The new film has been directed by British film-maker Peter Chelsom, behind cult UK movies Hear My Song and Funny Bones, and also, weirdly, the Hannah Montana movie.

"I always thought he was a director who had his own vision," says Pegg. "Someone who made directorial choices which I liked."

Those creative choices extend to segments of the film which are told in short bursts of animation.

"I had dinner with Pete and he showed me a little sizzle reel that he had cut together," says Pegg. "Almost like a short version of the movie, with images and it was so intriguing that I thought this was someone that I wanted to work with."

Image copyright Ed Araquel
Image caption Stellan Skarsgard is a wealthy businessman who tries to show Hector that money can buy happiness

The book, Hector and the Search for Happiness - part novel, part self-help manual - was published in 2002. Francois Lelord has since published Hector and the Secrets of Love and Hector and the Search for Lost Time.

"I chose not to read it before I started shooting," admits Pegg. "Because I wanted to extrapolate my performance from the script rather than the book and didn't want to get the two confused."

He adds: "It was was the right thing to do."

A review in the Independent of the first book said: "Hector's lessons for life may verge on the banale - make sure to be good to your friends, be loved for who you are, take holidays in the sun - but their effect is unexpectedly cheering.

"The book has been billed as a 'feelgood gem' and it has so far sold more than two million copies - perhaps proving that it has made the world a happier place."

Some of Hector's life lessons, which he picks up along his way are flashed across the screen though Pegg himself concedes the secret to happiness can't be summed up in a few pithy quotes.

"I don't think it can, " he says. "I think that's kind of the point of those maxims that appear on screen, is that it can't be reduced to a soundbite or defined by a single line, it is something much more profound and complex than that.

"One of the things that rings true for me is that the route to happiness is not avoiding unhappiness.

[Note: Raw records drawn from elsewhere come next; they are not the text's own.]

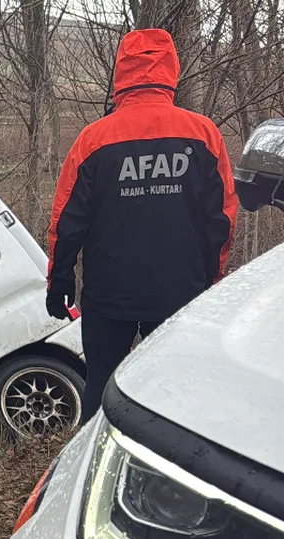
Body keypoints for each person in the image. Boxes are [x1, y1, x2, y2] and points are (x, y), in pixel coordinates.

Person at [46, 28, 236, 420]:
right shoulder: (202, 134)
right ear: (171, 71)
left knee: (99, 388)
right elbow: (221, 218)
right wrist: (213, 278)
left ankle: (93, 470)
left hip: (109, 293)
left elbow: (67, 221)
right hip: (180, 291)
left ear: (122, 73)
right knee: (175, 392)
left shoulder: (94, 140)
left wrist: (60, 278)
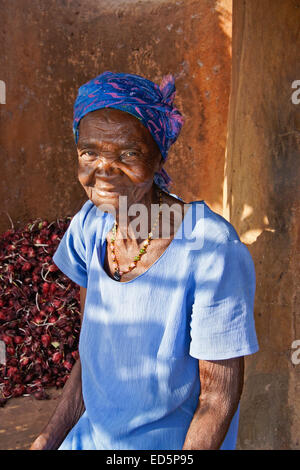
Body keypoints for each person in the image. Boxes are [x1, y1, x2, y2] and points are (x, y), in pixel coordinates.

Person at [30, 71, 259, 450]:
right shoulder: (89, 225)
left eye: (128, 154)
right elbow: (91, 357)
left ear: (157, 156)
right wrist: (47, 441)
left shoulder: (211, 248)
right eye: (89, 151)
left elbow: (217, 400)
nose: (103, 170)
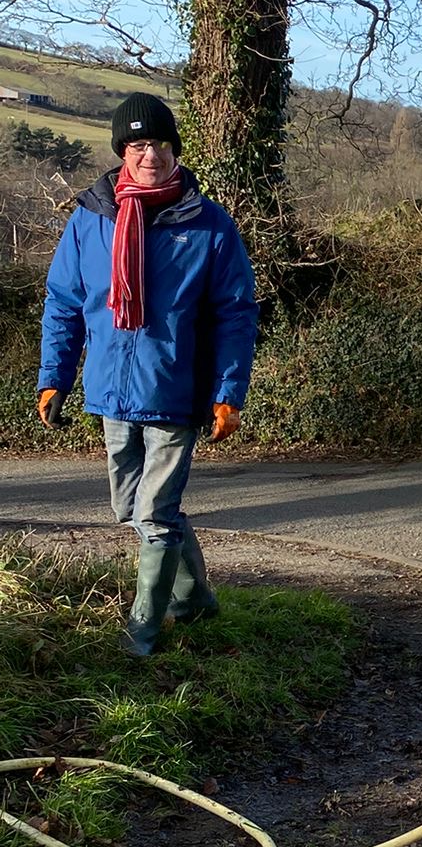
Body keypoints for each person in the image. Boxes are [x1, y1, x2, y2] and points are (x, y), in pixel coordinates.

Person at [37, 94, 259, 657]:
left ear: (175, 150)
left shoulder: (208, 223)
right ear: (121, 151)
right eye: (138, 145)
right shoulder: (91, 218)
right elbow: (64, 303)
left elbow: (235, 312)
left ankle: (143, 631)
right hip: (112, 389)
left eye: (161, 144)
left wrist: (228, 392)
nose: (150, 155)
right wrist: (54, 377)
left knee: (155, 516)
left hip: (178, 390)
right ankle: (195, 598)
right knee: (129, 509)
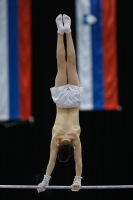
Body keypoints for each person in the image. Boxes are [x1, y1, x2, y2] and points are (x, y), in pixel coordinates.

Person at [37, 14, 84, 193]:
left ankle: (68, 31)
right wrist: (44, 182)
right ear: (58, 146)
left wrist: (77, 180)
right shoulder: (55, 138)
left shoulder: (75, 138)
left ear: (72, 147)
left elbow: (79, 161)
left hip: (74, 100)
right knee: (61, 65)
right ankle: (60, 31)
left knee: (71, 64)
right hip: (60, 101)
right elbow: (51, 161)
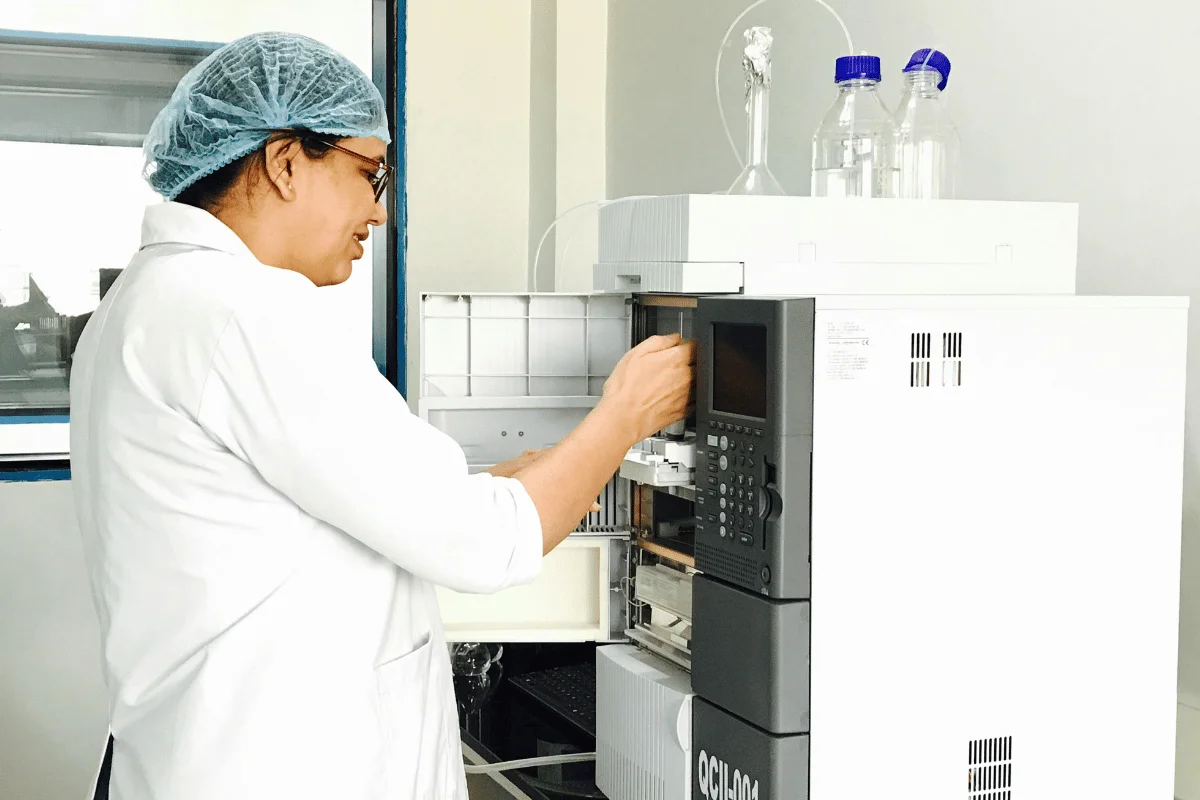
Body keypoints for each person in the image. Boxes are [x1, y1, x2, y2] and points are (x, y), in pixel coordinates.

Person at [70, 32, 694, 800]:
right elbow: (482, 545)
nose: (379, 209)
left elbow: (288, 507)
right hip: (276, 767)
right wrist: (624, 415)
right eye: (370, 173)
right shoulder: (244, 315)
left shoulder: (148, 305)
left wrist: (492, 482)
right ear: (284, 161)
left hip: (199, 749)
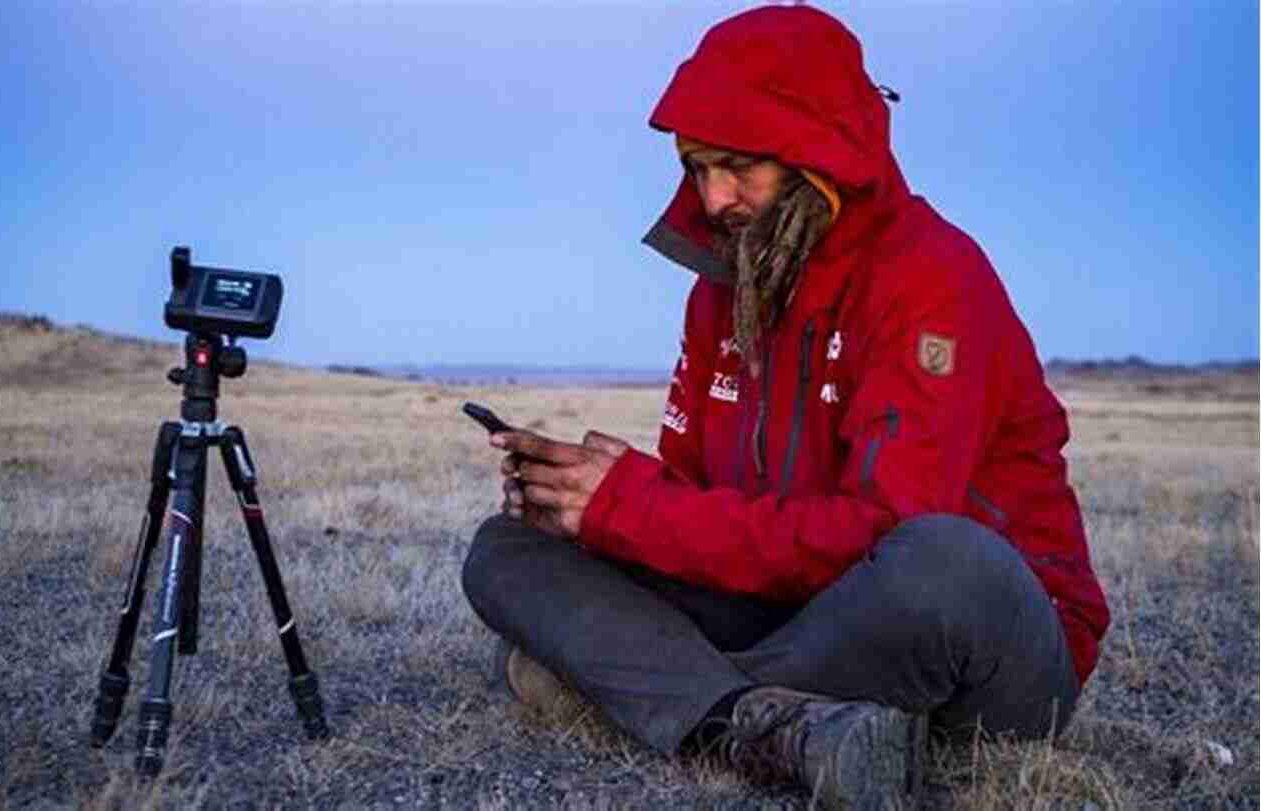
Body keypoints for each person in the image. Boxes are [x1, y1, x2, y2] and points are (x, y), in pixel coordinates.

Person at [461, 6, 1109, 809]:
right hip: (794, 613)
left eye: (738, 166)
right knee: (504, 551)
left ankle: (635, 689)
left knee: (944, 561)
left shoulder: (931, 274)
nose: (715, 196)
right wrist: (586, 509)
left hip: (982, 644)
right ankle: (771, 725)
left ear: (817, 154)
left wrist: (630, 512)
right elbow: (698, 503)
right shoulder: (720, 292)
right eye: (697, 167)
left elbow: (880, 531)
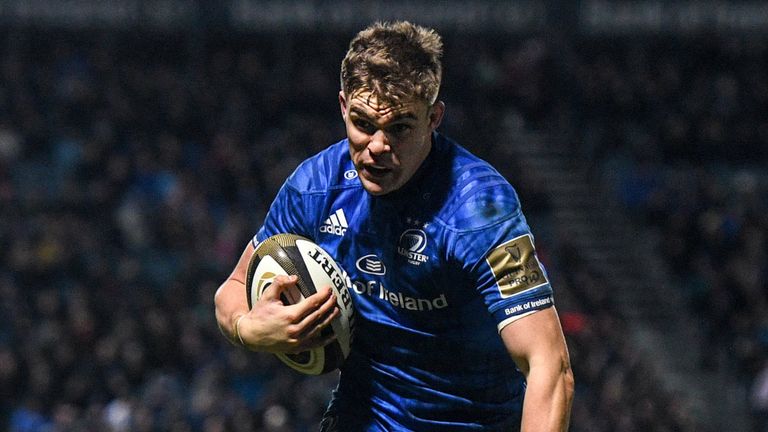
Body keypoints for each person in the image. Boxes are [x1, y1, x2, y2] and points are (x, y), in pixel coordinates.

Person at [214, 21, 574, 431]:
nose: (379, 146)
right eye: (363, 124)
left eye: (400, 127)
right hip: (365, 418)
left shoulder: (478, 208)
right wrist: (248, 328)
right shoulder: (316, 187)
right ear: (343, 107)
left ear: (434, 118)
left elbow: (549, 364)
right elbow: (232, 289)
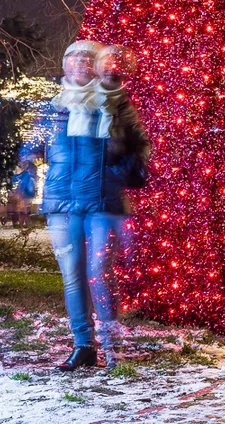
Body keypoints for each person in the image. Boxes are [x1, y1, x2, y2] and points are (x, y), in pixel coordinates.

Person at [21, 40, 149, 371]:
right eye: (72, 58)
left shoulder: (115, 104)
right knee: (73, 277)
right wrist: (25, 174)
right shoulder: (53, 107)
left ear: (96, 65)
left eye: (86, 58)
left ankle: (111, 345)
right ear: (65, 66)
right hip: (63, 203)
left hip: (103, 202)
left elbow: (138, 149)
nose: (79, 63)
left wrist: (118, 169)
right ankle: (83, 346)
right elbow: (31, 147)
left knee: (98, 274)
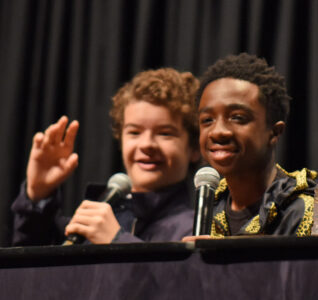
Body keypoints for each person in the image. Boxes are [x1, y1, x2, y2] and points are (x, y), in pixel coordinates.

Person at [11, 68, 201, 245]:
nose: (146, 144)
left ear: (194, 148)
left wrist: (117, 241)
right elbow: (29, 268)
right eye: (134, 132)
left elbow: (175, 282)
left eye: (165, 133)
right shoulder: (91, 225)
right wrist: (38, 195)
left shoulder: (194, 231)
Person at [189, 53, 316, 238]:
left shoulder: (303, 211)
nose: (218, 132)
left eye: (237, 117)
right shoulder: (211, 206)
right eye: (207, 120)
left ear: (275, 132)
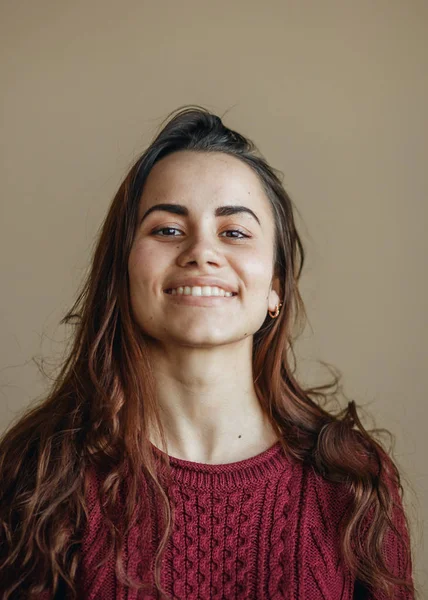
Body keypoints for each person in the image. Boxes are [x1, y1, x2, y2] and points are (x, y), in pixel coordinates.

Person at [0, 106, 415, 599]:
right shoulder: (42, 474)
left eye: (235, 232)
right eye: (167, 230)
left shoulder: (353, 481)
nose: (201, 251)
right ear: (124, 271)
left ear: (275, 286)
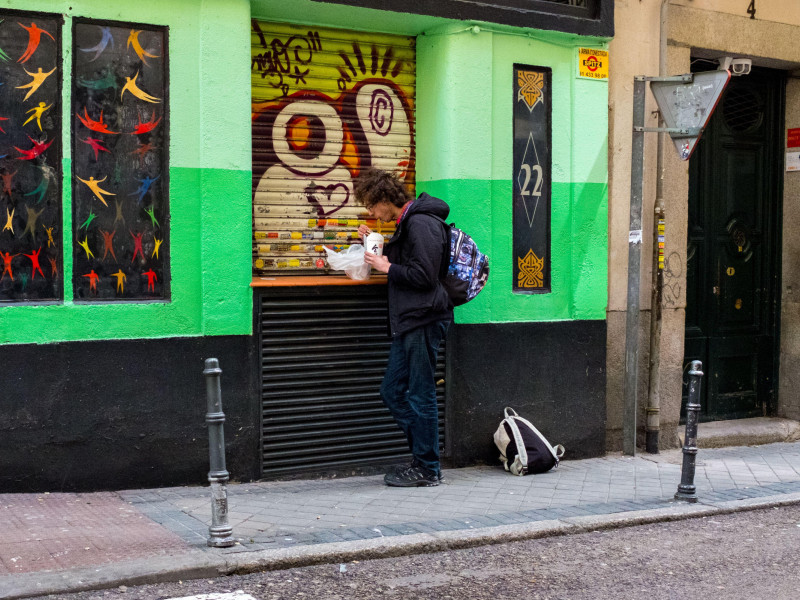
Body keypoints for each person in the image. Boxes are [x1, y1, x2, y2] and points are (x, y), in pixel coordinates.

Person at [354, 168, 453, 487]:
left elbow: (423, 275)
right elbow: (407, 259)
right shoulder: (408, 222)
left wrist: (386, 266)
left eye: (371, 205)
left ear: (384, 198)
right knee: (392, 391)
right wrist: (373, 244)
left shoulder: (422, 222)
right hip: (410, 320)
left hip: (423, 318)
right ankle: (424, 455)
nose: (371, 211)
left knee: (421, 393)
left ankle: (428, 467)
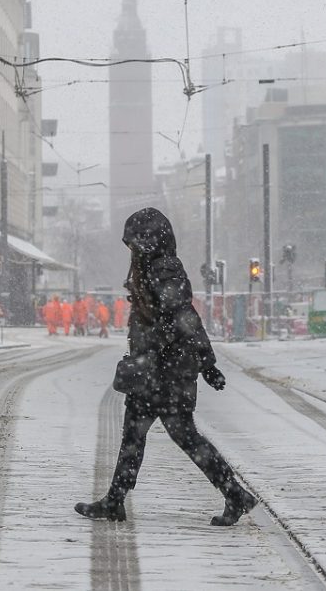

You have to know unhappiness to be happy."

According to recent reports, Americans have been less happy with each passing decade since 1900.

In Europe, happiness declined until 1950 and has been increasing steadily since. In a study by a property website, Inverness is the happiest place in Scotland and the second happiest in the UK while east London was the poll's least happy location.

And the cause of this emotional malaise? Is it the internet? Games consoles? Social networking? Video on demand? Fast food? Fabric conditioner? Take your pick says Pegg:

"Part of our condition as a middle-class 21st Century elite is that, because there hasn't really been any hardship for us, we're probably potentially more happy than any generation has ever been but we're not because we don't know what it is.

"We have nothing to compare it to, everyone is so bored, they're playing video games and acting like children because we have no context for what happiness is, all we know is comfort and comfort isn't necessarily happiness."

Hector and Search for Happiness is out in UK cinemas on 15 August.